For a serious actor, Ari Fliakos’ full-time job is a dream come true. He’s done the works of Chekhov, O’Neill, Racine, Shakespeare and Williams—granted sometimes he’s strutting around on stage in not much more than a jock strap or playing badminton in a skirt. But his roles have taken the 40-year-old Glen Cove native to theaters around the world, and earned him critical acclaim along the way.

Since 1996 Fliakos has been a full-time member of the Wooster Group, one of America’s most highly regarded bastions of the avant-garde. As the renowned theater critic Linda Winer once put it: “There’s Broadway, there’s off-Broadway, and then there’s the Wooster Group, which began doing its cutting-edge, multi-media, non-linear, theater in the adventurous ’70s but didn’t sell out when the rest of us did.”

Fliakos, who went to Friends Academy in Locust Valley and graduated from Duke with a history degree, admits he didn’t have this career path in mind when he set out to intern at the SoHo-based company known for its Performing Garage at 33 Wooster St., whose founding members have included actors Willem Dafoe, the late Spaulding Gray and Kate Valk, and the celebrated artistic director Elizabeth LeCompte.

“I didn’t put much stock into being an actor as a profession,” he tells the Press from a hotel in San Francisco where his company is currently on tour. But performing without inhibition apparently did come naturally to Fliakos.

His mother taught dance at their Long Island home and frequently put him to use.

Ari-Fliakos“There were never enough boys in her studio,” he recalls with a laugh, “so she’d always call me from upstairs and have me lip-synch to Elvis when I was six years old while girls in poodle skirts danced around behind me.”

Now he and his wife, Erin Douglass, one of the leading lights of Radiohole, an experimental theater group based in Brooklyn where they own a house, have a 5-year-old daughter and another child on the way.

With his light brown hair, dark brown eyes, steely gaze and medium stature, Fliakos has also found work on television as “a kind of terrible guy,” he says—a mugger and a white supremacist on Law and Order and a bank-robbing, cop-shooting maniac on Third Watch. In the indie movie Company K, he played an anguished private reliving the horrors of World War I.

Unlike his work in film and TV, which can be completed in a few weeks, the Wooster Group can take years to produce a particular theatrical piece.
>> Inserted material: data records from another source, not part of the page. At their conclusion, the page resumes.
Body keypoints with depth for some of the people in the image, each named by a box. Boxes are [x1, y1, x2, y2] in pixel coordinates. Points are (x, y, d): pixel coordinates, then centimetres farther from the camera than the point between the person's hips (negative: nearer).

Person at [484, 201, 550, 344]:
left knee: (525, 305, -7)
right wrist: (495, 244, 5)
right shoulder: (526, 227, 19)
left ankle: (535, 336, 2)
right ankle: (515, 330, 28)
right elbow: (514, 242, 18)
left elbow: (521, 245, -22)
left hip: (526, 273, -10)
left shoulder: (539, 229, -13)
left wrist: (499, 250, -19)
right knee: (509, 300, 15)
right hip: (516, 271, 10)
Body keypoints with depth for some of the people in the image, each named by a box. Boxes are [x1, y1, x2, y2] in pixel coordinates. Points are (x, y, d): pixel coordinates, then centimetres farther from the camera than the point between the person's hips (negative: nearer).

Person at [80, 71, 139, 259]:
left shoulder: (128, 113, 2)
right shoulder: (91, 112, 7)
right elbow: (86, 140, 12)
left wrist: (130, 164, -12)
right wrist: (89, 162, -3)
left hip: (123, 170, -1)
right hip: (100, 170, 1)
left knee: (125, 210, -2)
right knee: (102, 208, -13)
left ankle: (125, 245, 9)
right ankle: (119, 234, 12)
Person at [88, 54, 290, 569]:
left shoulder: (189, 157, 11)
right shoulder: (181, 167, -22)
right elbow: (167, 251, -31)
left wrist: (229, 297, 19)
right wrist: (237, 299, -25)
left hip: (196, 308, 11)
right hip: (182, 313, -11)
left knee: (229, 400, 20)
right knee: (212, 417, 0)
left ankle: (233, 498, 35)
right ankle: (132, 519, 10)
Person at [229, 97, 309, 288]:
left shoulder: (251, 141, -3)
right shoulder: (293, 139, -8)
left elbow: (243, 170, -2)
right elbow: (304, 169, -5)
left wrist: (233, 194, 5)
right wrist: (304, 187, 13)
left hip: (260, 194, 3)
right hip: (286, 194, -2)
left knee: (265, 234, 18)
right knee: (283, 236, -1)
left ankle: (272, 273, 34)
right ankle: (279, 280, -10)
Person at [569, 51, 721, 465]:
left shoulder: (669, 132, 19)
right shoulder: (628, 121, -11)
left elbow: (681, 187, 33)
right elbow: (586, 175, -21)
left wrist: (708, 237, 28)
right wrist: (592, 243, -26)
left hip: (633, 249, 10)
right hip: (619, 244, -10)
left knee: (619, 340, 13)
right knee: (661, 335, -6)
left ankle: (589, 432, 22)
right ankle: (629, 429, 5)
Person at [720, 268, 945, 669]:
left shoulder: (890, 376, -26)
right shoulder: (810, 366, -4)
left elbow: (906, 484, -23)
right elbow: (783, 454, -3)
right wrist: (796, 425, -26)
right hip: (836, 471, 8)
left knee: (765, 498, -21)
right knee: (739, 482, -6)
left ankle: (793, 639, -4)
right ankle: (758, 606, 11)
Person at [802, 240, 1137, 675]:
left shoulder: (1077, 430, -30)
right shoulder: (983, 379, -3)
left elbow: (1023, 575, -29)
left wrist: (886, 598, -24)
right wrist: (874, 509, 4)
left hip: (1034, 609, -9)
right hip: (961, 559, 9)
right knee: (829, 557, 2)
Spending several months a year touring poses a challenge, especially as a parent, he admits, but it’s a necessity for a company like Wooster Group, which depends heavily on box office receipts and arts grants.

“With each piece,” Fliakos tells the Press, “we essentially create a whole new theatrical language, a whole new world that we inhabit.”

That dramatic freedom is not without risk, he admits.

“At any moment failure is always there!” he says. But riding that line between success and disaster is what he finds so exciting as a performer. “To always be on the precipice of failure…that’s how you make great work.”

And that’s why he does what he does so well.